Text block -
· · ·

# The pub and P&L feedback/comments



## Flying_Monkey (5 Jul 2011)

I'm not quite sure I get the point of changing P&L to 'The Pub', and getting rid of everything that's ever been posted in P&L. Is The Pub going to be moderated differently from P&L? Surely, even if more or different people decide to join up, it will just be exactly the same (whether you think that's good or bad) eventually...


----------



## Tim Bennet. (5 Jul 2011)

Have I missed something here? What is 'This Pub' thing?

And are we allowed to ask why this is happening? 
Has something triggered this eradication of P&L?
How will this new arrangement be any different?

Someone in this thread seemed very emphatic that this is not a replacement for P&L, so what is it about P&L that won't be allowed in the new place? 
If you didn't think there was much wrong with the old place are you supposed to just go away?


----------



## madpensioner (6 Jul 2011)

I have only 47 posts - but I was a Pub landlord for 20 years - and I know Im a pensioner but I still hold a license - afterall I can serve when things get 
busy - wash glasses - I can even change a barrel - so please let me in

ps - I would like time off for cycling

LEIGH


----------



## asterix (6 Jul 2011)

Flying_Monkey said:


> I'm not quite sure I get the point of changing P&L to 'The Pub', and getting rid of everything that's ever been posted in P&L. Is The Pub going to be moderated differently from P&L? Surely, even if more or different people decide to join up, it will just be exactly the same (whether you think that's good or bad) eventually...



Here's my guess.

· · ·

(Part of a data file)
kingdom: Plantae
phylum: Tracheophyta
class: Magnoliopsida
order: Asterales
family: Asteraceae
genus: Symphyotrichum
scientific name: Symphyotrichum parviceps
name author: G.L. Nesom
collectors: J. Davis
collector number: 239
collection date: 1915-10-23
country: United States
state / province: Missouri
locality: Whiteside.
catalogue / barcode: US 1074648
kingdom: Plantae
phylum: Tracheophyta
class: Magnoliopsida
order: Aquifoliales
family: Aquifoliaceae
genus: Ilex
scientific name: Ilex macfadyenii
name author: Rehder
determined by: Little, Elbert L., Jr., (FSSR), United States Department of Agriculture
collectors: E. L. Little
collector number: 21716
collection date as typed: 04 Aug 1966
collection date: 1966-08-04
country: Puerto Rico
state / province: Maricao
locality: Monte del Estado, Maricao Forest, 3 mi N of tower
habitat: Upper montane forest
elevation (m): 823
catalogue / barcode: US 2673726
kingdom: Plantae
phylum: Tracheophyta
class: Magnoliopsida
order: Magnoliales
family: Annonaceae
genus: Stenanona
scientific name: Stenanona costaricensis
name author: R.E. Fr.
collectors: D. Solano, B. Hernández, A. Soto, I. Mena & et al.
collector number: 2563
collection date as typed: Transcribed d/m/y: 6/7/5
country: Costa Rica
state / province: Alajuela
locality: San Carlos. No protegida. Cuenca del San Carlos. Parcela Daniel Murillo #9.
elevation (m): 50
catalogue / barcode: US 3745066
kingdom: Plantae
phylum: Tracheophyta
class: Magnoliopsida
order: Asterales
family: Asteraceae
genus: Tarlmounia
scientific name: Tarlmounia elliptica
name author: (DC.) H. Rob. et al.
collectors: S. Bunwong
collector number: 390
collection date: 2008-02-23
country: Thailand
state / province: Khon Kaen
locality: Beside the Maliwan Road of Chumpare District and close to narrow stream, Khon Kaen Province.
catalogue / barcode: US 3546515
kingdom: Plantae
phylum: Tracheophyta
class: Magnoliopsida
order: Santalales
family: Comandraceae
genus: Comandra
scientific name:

· · ·

Set task - Reproduce, word for word and in full, the forum thread above about changing P&L to The Pub.

Output of the exercise -
# The pub and P&L feedback/comments



## Flying_Monkey (5 Jul 2011)

I'm not quite sure I get the point of changing P&L to 'The Pub', and getting rid of everything that's ever been posted in P&L. Is The Pub going to be moderated differently from P&L? Surely, even if more or different people decide to join up, it will just be exactly the same (whether you think that's good or bad) eventually...


----------



## Tim Bennet. (5 Jul 2011)

Have I missed something here? What is 'This Pub' thing?

And are we allowed to ask why this is happening? 
Has something triggered this eradication of P&L?
How will this new arrangement be any different?

Someone in this thread seemed very emphatic that this is not a replacement for P&L, so what is it about P&L that won't be allowed in the new place? 
If you didn't think there was much wrong with the old place are you supposed to just go away?


----------



## madpensioner (6 Jul 2011)

I have only 47 posts - but I was a Pub landlord for 20 years - and I know Im a pensioner but I still hold a license - afterall I can serve when things get 
busy - wash glasses - I can even change a barrel - so please let me in

ps - I would like time off for cycling

LEIGH


----------



## asterix (6 Jul 2011)

Flying_Monkey said:


> I'm not quite sure I get the point of changing P&L to 'The Pub', and getting rid of everything that's ever been posted in P&L. Is The Pub going to be moderated differently from P&L? Surely, even if more or different people decide to join up, it will just be exactly the same (whether you think that's good or bad) eventually...



Here's my guess.